特に無いですけどね‥レコード会社とかですか?


 

● そうですね、それを含め音楽界全体ですかね。


 

  須藤


いや、どんどん「自由」になっているんじゃないですか。音楽も自由になっているし、ジャンルも広くなってる気がする。


今なんて俺より皆の方がアーティストとか、よく知っているし。ネットとかでね。


だからレコード会社も自由な音楽を提供していくだろうし、ミュージシャン自体が自由な展開をしているんじゃないですかね。どんどん「やり易く」なってる気がします。


 

● ん〜‥では海外のアーティストとインタヴューすると、「違法なコピー」等でパッケージ(CD/DVD)が売れない状況が有るが、ライヴ会場に人が戻って来ている現状らしいです。


でも日本はその状況にはなっていないと思っています。


特に感じるのは、「東京/大阪/名古屋」いや、今だったら東京だけかも知れませんが、「東京では動員が有るバンドでも地方では入らない」現象が有ります。


テレビに出る様な人達では無くてね。


 

  須藤


はいはい。


 

● でも髭(HIGE)のライヴは各地域で凄い動員数が有るじゃないですか。


全国的には知名度が同じ位のバンドとの「この違い」はどこからきてると思いますか?


 

  須藤


まぁ「CDセールス」を大事にしているか、「現場(ライブ会場)」を大切にしているか‥どちらが良い悪いって事ではないですけど、<大は小を兼ねる>って言葉が有りますがセールス良ければ、結果的に動員も増えるのは事実でしょうし。

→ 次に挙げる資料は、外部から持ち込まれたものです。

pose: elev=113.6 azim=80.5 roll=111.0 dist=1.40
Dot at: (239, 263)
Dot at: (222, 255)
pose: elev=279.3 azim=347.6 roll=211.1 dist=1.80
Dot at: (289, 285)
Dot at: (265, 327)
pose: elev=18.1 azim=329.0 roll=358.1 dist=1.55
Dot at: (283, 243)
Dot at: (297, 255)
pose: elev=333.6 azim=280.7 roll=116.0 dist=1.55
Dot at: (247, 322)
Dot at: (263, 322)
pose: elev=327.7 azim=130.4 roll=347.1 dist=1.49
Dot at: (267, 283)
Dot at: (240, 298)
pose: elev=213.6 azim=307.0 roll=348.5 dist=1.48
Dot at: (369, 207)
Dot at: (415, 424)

僕らの場合は単純に「オリコンチャート何位?」みたいなバンドでは無いと思っているし、現場が盛り上がるしか「生き残る方法が無い」としか言えない。


 

● でも、オリコンチャートに上がっても動員は厳しい人達が沢山居ますよ。


それこそ「パラドックス」みたいで変ですけど‥


そう考えると売れていてもライヴが駄目なら動員は見込めないって、ある意味「リアルな状況」に‥


 

  須藤


(遮るかの様に)でも、さっきの話に戻せば、別に日本でも違法コピーはバッチリ「流行っている」訳だし、国内でもセールスは全体的にガタ落ちしている事実は有るしね。


 

● う〜ん‥(暫く無言)


では、もういい加減にして欲しい位の「再デビュー」を果たしたバンド<THE BEATLES>ですが、やはり怪物らしく、残念ながら今年の音楽業界で一番の注目だった事になりそうです。


僕はリスナーとして<髭(HIGE)>の音楽性とリンクする部分を感じます。


それは「メロディー」も勿論ですが、それよりも「ユーモア/遊び」だったりします。それを「反骨精神」と言ってもいいと思うんですが。

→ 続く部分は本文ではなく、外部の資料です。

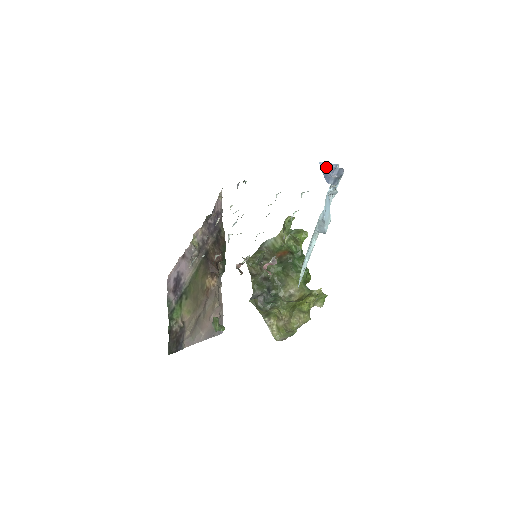
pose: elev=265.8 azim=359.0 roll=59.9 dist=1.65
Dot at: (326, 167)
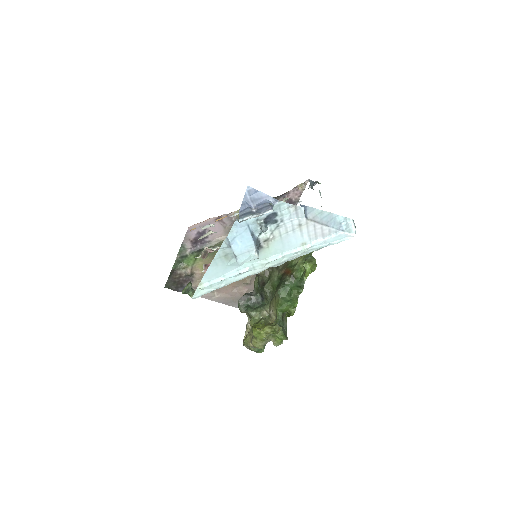
Dot at: (256, 195)
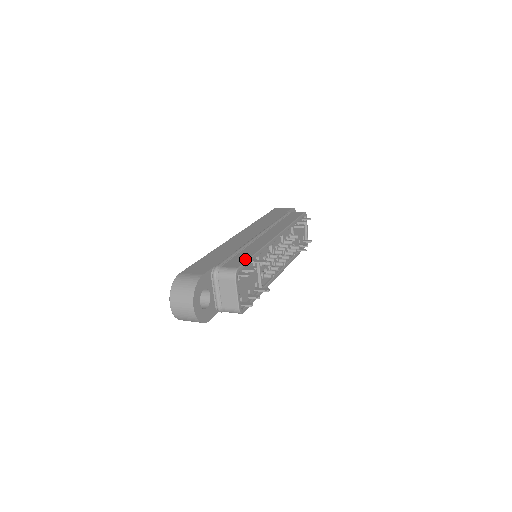
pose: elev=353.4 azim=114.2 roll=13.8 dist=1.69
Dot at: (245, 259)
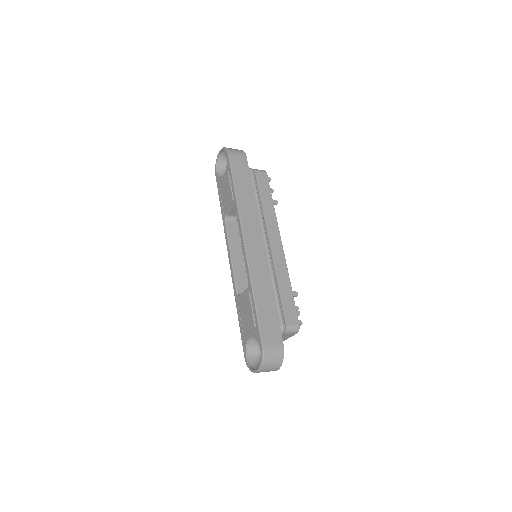
Dot at: (293, 305)
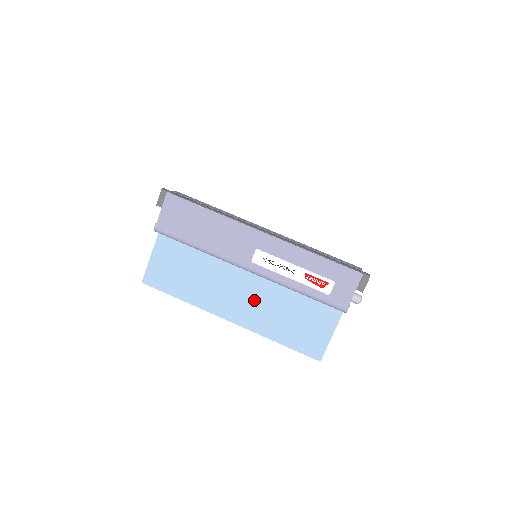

色んなバンド聞いているのですが、先輩バンドの彼らを「どう捉えて」いますか?


 

  須藤


捉えてないなぁ‥(薄笑)


 

● えぇ〜!!全く無いですか?


 

  須藤


リアルタイムでも何でも無いからなぁ‥まぁ「教科書」みたいな感じの世代だと思ってるし‥勿論<THE BEATLES>は大好きですけど、あの人達の「あれ」を真似したいとか思った事ないですしね。好きな作品は沢山有りますよ。

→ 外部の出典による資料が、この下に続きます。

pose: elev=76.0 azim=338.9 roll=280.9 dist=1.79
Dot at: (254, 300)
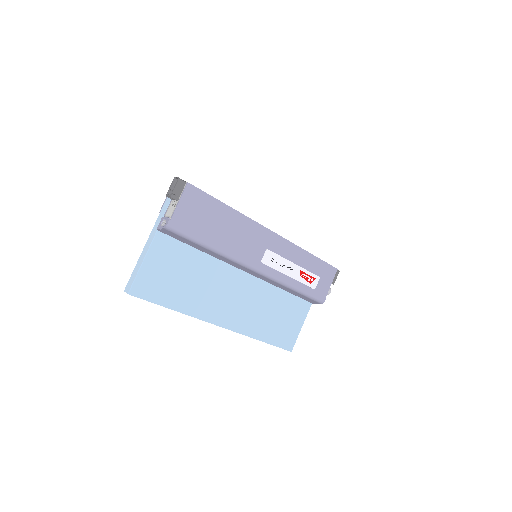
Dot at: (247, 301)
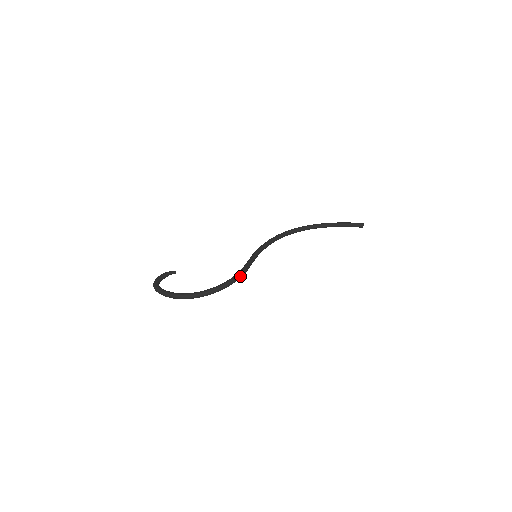
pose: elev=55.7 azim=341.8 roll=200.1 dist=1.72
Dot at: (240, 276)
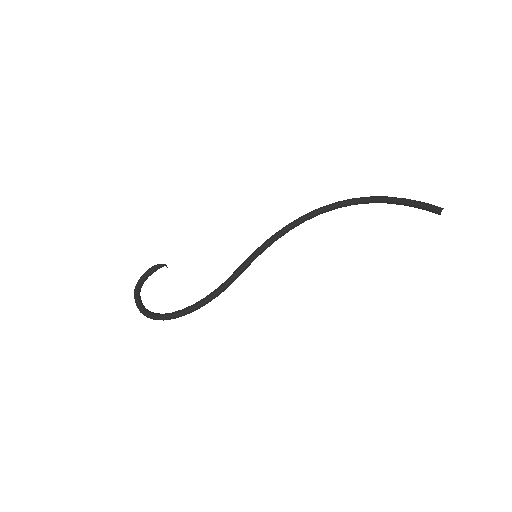
Dot at: (215, 296)
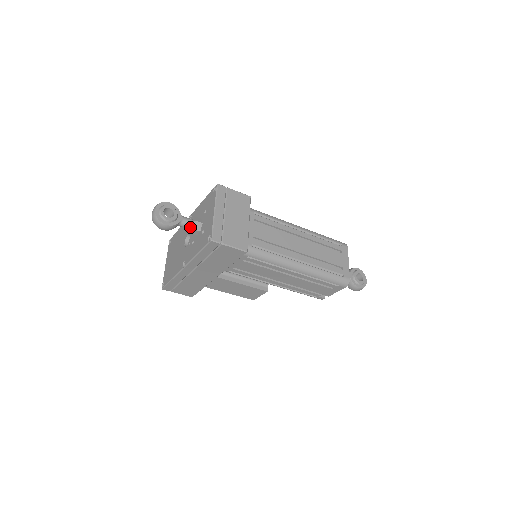
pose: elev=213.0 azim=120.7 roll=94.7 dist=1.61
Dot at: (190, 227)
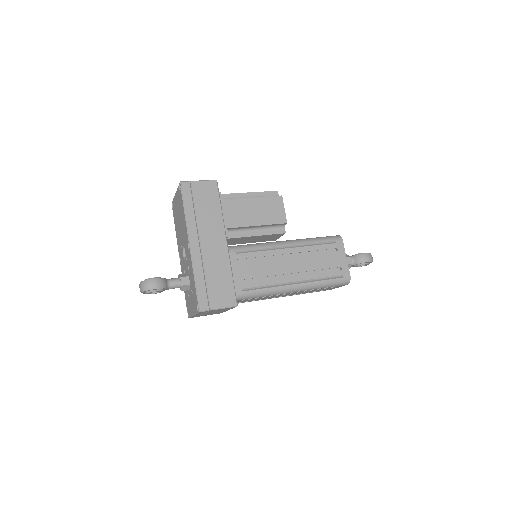
Dot at: occluded
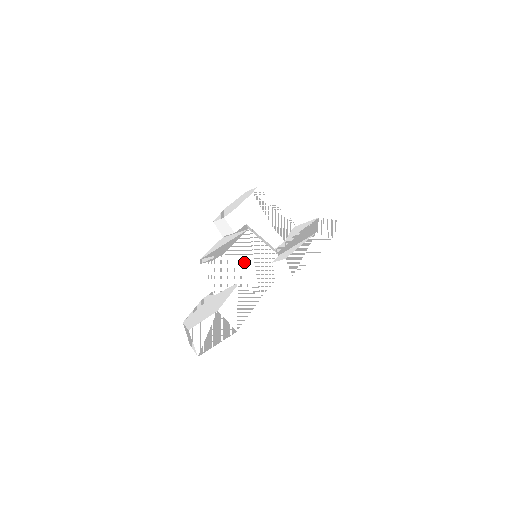
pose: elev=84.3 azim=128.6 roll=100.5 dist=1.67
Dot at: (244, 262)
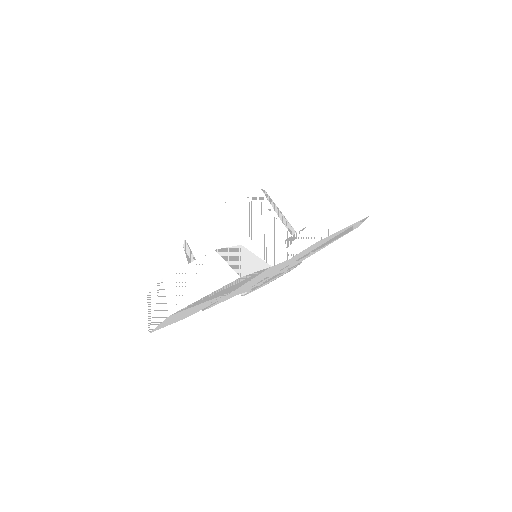
Dot at: (252, 224)
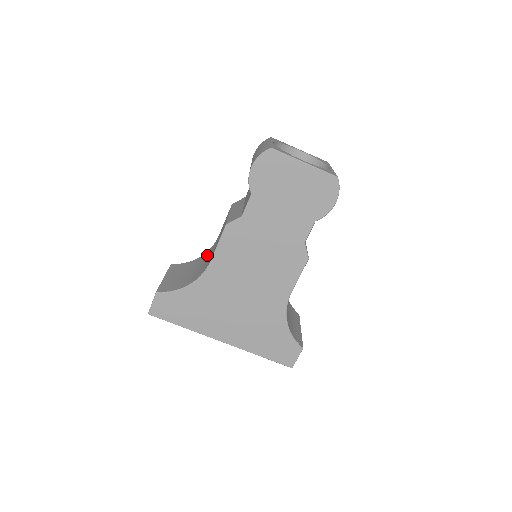
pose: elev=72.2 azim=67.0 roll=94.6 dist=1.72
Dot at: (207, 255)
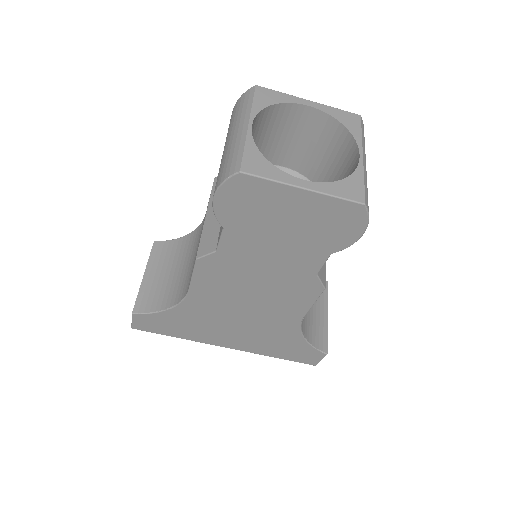
Dot at: (193, 244)
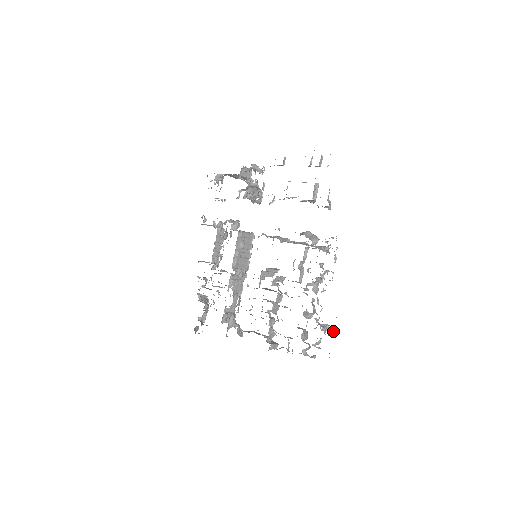
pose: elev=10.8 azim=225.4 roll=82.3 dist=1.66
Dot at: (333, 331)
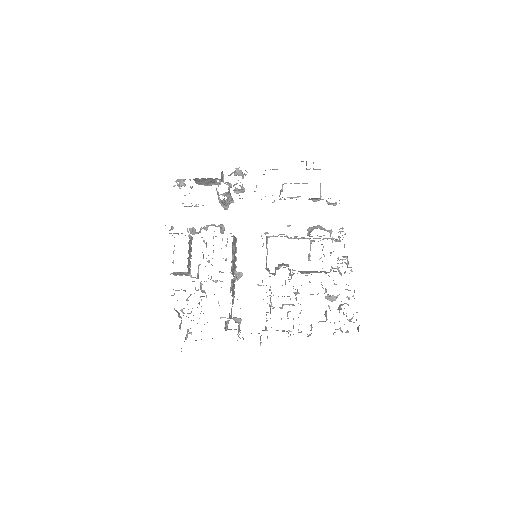
Dot at: occluded
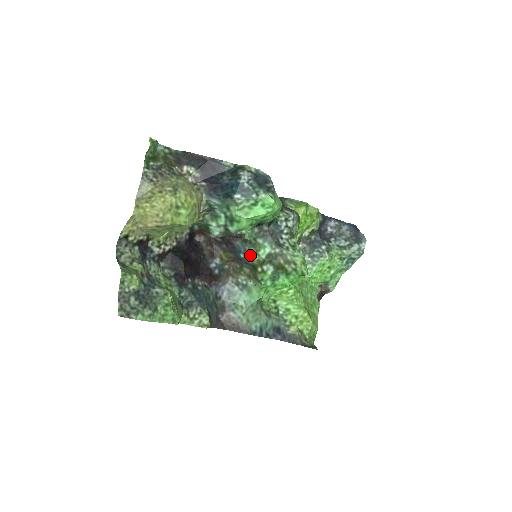
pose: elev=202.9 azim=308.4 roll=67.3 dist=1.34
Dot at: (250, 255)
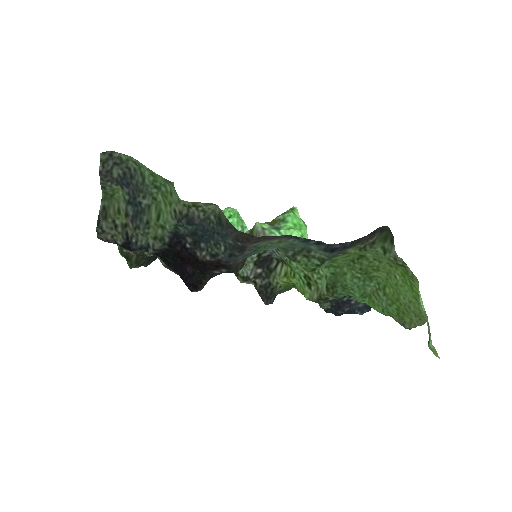
Dot at: occluded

あんまり僕は深い「ビートルズ理論」は有りませんけど。


※途中感想‥・いやぁ〜文体に置き換えると凄いシュールな空気が漂っていますよねぇ〜(大笑)。最初に言った通りに「噛み合ってないんじゃない?」って感じが‥・。でも違うんですよ。確かに声のトーンも静かだったんですが、僕の中では良い感じに流れてきていたんです。ジワジワと‥


 

● おぉ〜。


 

  須藤


そこまで熱中する世代では無い筈なんで、僕より10歳くらい上の世代だと思うし、そういう事を語りたい人は僕らの世代でも下の世代でも沢山いると思いますけど‥俺は特に無いですけど。


「一律な感じ」ですし、冷静ですけどね。


 

● (全開で嬉しい顔)でも、過去でアルバムタイトル(Thank you,Beatles)に名前を出す位じゃないですか!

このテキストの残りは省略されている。